וַיִּשָּׂ֨א דָוִ֜יד אֶת־עֵינָ֗יו וַיַּ֞רְא אֶת־מַלְאַ֤ךְ יְהֹוָה֙ עֹמֵ֗ד בֵּ֤ין הָאָ֙רֶץ֙ וּבֵ֣ין הַשָּׁמַ֔יִם וְחַרְבּ֤וֹ שְׁלוּפָה֙ בְּיָד֔וֹ נְטוּיָ֖ה עַל־יְרוּשָׁלָ֑͏ִם וַיִּפֹּ֨ל דָּוִ֧יד וְהַזְּקֵנִ֛ים מְכֻסִּ֥ים בַּשַּׂקִּ֖ים עַל־פְּנֵיהֶֽם׃
דברי הימים א כא טז

The rule is that the attributive adjective must agree with the noun it is qualifying in three things:

1. gender
2. number
3. definiteness

Here the adjective is indefinite while the noun it is qualifying is not. Should the former not have had ה before it?

אני מודה לכם מאוד


----------



## Drink

Seems to be the participle is used as a verb not as a modifier here.


----------



## Ali Smith

Oh, I see. But then why is the pronoun at the end in the plural? Shouldn’t it have been פניו?


----------



## Drink

Huh? Not sure why you think it should be singular. זקנים is still plural.


----------



## Ali Smith

Yes, but that implies that זקנים, together with דוד, is the subject of ויפל.


----------



## Drink

Oh right my bad, על פניהם is referring to ויפל, you're right.

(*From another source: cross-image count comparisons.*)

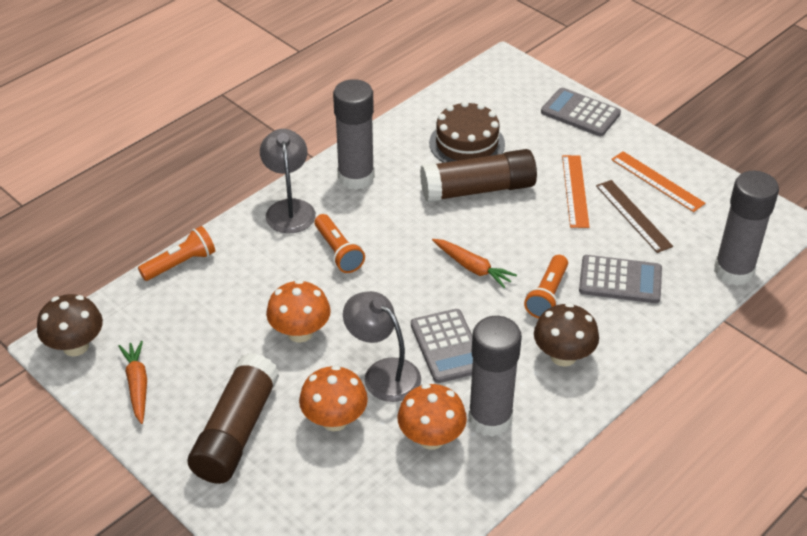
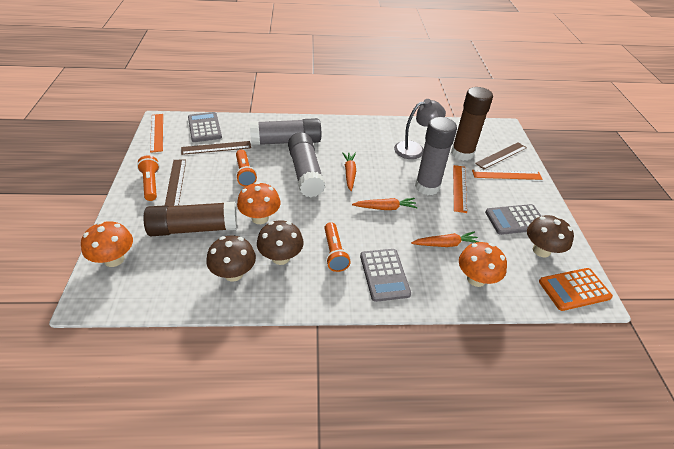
brown cake: [429,101,505,163] = 1 -> none = 0
brown mushroom: [37,294,103,356] [534,303,599,367] = 2 -> [206,235,256,282] [257,220,304,265] [527,215,574,257] = 3
brown ruler: [596,180,673,253] = 1 -> [165,159,186,206] [181,141,251,155] [475,142,527,169] = 3
grey lamp: [260,129,316,233] [343,291,421,402] = 2 -> [394,99,446,159] = 1
orange calculator: none = 0 -> [539,268,613,311] = 1
orange carrot: [119,341,147,424] [432,239,517,289] = 2 -> [342,152,356,191] [352,198,418,210] [411,231,478,247] = 3
orange ruler: [562,155,589,228] [611,151,705,212] = 2 -> [150,114,163,153] [453,165,467,213] [472,170,543,180] = 3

I would say מכוסים בשקים is an appositive phrase, not an adjectival modifier phrase.


----------



## JAN SHAR

Maybe it's telling us the state the elders were in at the time.


----------



## Drink

JAN SHAR said:


> Maybe it's telling us the state the elders were in at the time.


That doesn't really answer the question though, which is why it agrees in number but not definiteness.


----------



## Ali Smith

JAN SHAR said:


> Maybe it's telling us the state the elders were in at the time.


It could be similar to the following:

וְנָתַתִּי אֶת חֵן הָעָם הַזֶּה בְּעֵינֵי מִצְרָיִם וְהָיָה כִּי תֵלֵכוּן לֹא תֵלְכוּ רֵיקָם.


----------